● ВАШЕ ЗАДАНИЕ
Продолжите отрывок о «плотской социологии» Кросли и телесности у Мерло-Понти, начав сразу после его последнего предложения.

● ОТРЫВОК
::::::
Стремясь переключить внимание на телесный субстрат, который служит посредником при взаимодействии человека с системами культурных значений, некоторые теоретики (к примеру, Ник Кросли и Томас Чордаш – см.: Crossley 1995 и Csordas 1999) взяли на вооружение феноменологические концепции Мерло-Понти. В частности, стимулом для предпринятой Кросли попытки развить новое направление, получившее название «плотская социология» (carnal sociology), перейдя от анализа разнообразных вариантов воздействия на тело культурных установок к анализу активной роли тела в социальной жизни, было представленное Мерло-Понти доказательство того, что «наше тело – это средство, обеспечивающее наше бытие-в-мире, наше непосредственное восприятие мира и нашу принадлежность миру» (Crossley 1995: 48). Как утверждает Кросли, признание, вслед за Мерло-Понти, телесной природы нашего существования, от которой нам никак не уйти, создает базовую предпосылку для преодоления редукционистской концепции, в которой тело предстает не активным культурным посредником, а пассивным накопителем культурного багажа. Процитирую:
[По мнению Мерло-Понти,] в основе восприятия лежит поведение; то есть благоприобретенные, культурно обусловленные, вошедшие в привычку формы поведения, к которым относится то, как мы смотрим, слушаем, осязаем и т.п. Воспринимающее тело выстраивает само себя <…> приводя в действие нажитые перцептивные схемы. Оно ведет себя не как пассивный получатель, которому мир адресует свои послания, но как активный дознаватель, требующий от мира ответов, исходя из освоенных культурных схем (Ibid.: 47).
::::::
● ИСХОДНЫЕ ДАННЫЕ
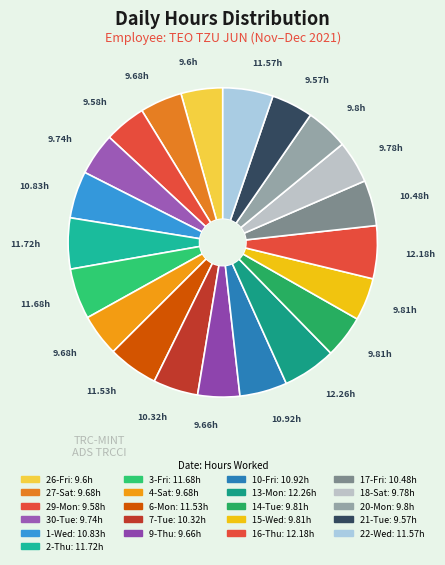

How many segments does this pie chart have?

21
::::::
● ВАШ ОТВЕТ
Несмотря на то что тело не существует прежде и независимо от получаемых им культурных установок, оно также не является их продуктом. Скорее следует говорить о диалектических взаимоотношениях между телом и культурой, в которых каждая сторона заведомо отражает другую, но при этом не ограничивается содержанием и формой этого отражения, представляя собой нечто значительно более сложное. Кросли поясняет, что феноменология Мерло-Понти преодолевает ложный дуализм, ставящий на один полюс тело как дискурсивный объект, а на другой – тело как форму живой плоти, так как у Мерло-Понти тело рассматривается как активный посредник, который взаимодействует с миром, пользуясь целым арсеналом усвоенных культурных навыков и техник. «Он помогает нам понять, что представляющие людей агент-субъекты – это их тела, как и то, что тела – это способные к чувственному восприятию, общительные, практичные и разумные существа» (Ibid.: 60).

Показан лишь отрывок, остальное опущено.